Le 30 décembre, pour défendre leur conception de la démocratie, les gilets jaunes ont lancé depuis leur cabane un appel à leurs homologues partout en France et plus largement à ceux qui ont « la rage au ventre ». Ils invitent à créer « des assemblées démocratiques dans un maximum d’endroits » et à ouvrir des cahiers de revendications. Cette démarche est, selon eux, le moyen de « ne se laisser confisquer la parole par personne ». Ils appellent aussi à refuser les représentants autoproclamés et l’idée de présenter des listes aux prochaines élections. « Si on fait cela, de marchandage en concession, on va se faire bouffer par le système », explique Pierre, travailleur précaire de 27 ans. L’exemple d’Édouard Martin, ex-syndicaliste CFDT d’Arcelor à Florange (Moselle), devenu eurodéputé PS, est souvent cité. À l’instar de Banou, qui l’accuse d’avoir « craché sur la tombe de Jaurès », les plus sévères estiment qu’il a trahi son camp. Ceux qui ne remettent pas en cause la sincérité de sa démarche jugent qu’elle « n’a rien changé ».

Le RIC, entre intérêt et scepticisme

Le référendum d’initiative citoyenne (RIC), en faveur duquel ont fleuri les pancartes ces dernières semaines dans les manifestations de gilets jaunes, suscite à la fois intérêt et scepticisme.
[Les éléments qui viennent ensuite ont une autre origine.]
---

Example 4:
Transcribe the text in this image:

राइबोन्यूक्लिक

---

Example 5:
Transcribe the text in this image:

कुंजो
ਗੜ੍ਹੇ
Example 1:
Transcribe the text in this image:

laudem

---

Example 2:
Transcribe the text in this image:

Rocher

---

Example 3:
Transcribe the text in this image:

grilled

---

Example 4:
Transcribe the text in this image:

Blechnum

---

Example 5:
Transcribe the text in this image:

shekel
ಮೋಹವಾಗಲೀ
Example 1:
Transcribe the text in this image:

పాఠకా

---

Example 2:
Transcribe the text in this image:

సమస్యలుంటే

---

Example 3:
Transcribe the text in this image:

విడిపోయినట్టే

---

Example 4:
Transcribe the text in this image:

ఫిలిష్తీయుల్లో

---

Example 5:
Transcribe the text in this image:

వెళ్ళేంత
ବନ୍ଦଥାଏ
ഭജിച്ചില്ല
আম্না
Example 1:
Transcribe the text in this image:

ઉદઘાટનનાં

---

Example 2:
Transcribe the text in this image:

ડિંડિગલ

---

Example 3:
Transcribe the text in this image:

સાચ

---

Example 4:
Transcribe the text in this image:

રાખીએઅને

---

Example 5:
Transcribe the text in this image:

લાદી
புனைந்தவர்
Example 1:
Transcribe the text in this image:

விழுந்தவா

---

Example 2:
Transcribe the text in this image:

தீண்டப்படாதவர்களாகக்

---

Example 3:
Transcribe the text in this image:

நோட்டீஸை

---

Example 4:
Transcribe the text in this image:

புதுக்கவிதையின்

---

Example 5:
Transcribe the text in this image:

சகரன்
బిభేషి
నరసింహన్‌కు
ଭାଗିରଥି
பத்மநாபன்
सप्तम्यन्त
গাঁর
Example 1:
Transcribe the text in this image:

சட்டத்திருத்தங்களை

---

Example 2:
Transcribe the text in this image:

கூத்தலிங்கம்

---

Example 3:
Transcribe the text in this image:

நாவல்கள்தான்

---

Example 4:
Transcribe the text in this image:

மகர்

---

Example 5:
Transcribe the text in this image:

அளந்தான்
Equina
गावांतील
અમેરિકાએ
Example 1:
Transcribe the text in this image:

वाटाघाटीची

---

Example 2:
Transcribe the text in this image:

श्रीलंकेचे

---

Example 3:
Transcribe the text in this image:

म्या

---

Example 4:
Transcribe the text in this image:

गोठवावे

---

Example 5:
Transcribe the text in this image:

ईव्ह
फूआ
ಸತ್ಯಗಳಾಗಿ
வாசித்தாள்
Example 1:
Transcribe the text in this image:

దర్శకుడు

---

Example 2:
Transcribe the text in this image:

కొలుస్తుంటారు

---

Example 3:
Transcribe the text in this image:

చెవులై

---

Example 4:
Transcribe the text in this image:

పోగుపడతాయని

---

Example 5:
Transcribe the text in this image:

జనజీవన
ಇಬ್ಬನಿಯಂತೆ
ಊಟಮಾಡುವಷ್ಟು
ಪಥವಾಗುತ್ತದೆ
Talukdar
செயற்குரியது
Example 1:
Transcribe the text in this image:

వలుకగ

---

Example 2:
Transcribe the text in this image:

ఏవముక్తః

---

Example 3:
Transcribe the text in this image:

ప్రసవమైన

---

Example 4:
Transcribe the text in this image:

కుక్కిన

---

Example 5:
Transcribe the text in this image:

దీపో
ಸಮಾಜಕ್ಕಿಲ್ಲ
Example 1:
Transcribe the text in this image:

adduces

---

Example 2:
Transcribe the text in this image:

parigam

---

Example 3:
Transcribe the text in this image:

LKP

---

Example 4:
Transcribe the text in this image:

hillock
Intérêt car, comme l’explique René, « ce peut être un moyen pour le peuple de décider directement sans passer par des élus ». Scepticisme car « Macron va chercher à le dénaturer pour protéger son pouvoir », poursuit-il. Pierre s’inquiète que « le RIC conforte au final la démocratie représentative » en cantonnant le peuple à « un rôle d’arbitre ».

Dans leur appel du 30 décembre, les gilets jaunes de Commercy proposent aussi d’organiser « une grande réunion nationale » des assemblées démocratiques locales. Composée de délégués venus de toute la France, cette « assemblée des assemblées » permettrait de mettre en commun les cahiers de revendications, de débattre des suites du mouvement et de « décider d’un mode d’organisation collectif, authentiquement démocratique ». Selon Claude, un fonctionnaire des finances publiques et ancien syndicaliste, une quinzaine de collectifs locaux de gilets jaunes des villes de Saint-Nazaire, Toulouse ou encore Nantes auraient déjà donné leur feu vert et assuré de leur présence le 26 janvier prochain, à Commercy. « S’organiser est le seul moyen d’éviter la récupération et d’assurer l’existence du mouvement dans la durée », plaide Claude. Durer ? « Tant que c’est nécessaire », jure Frede, qui imagine déjà la cabane en été.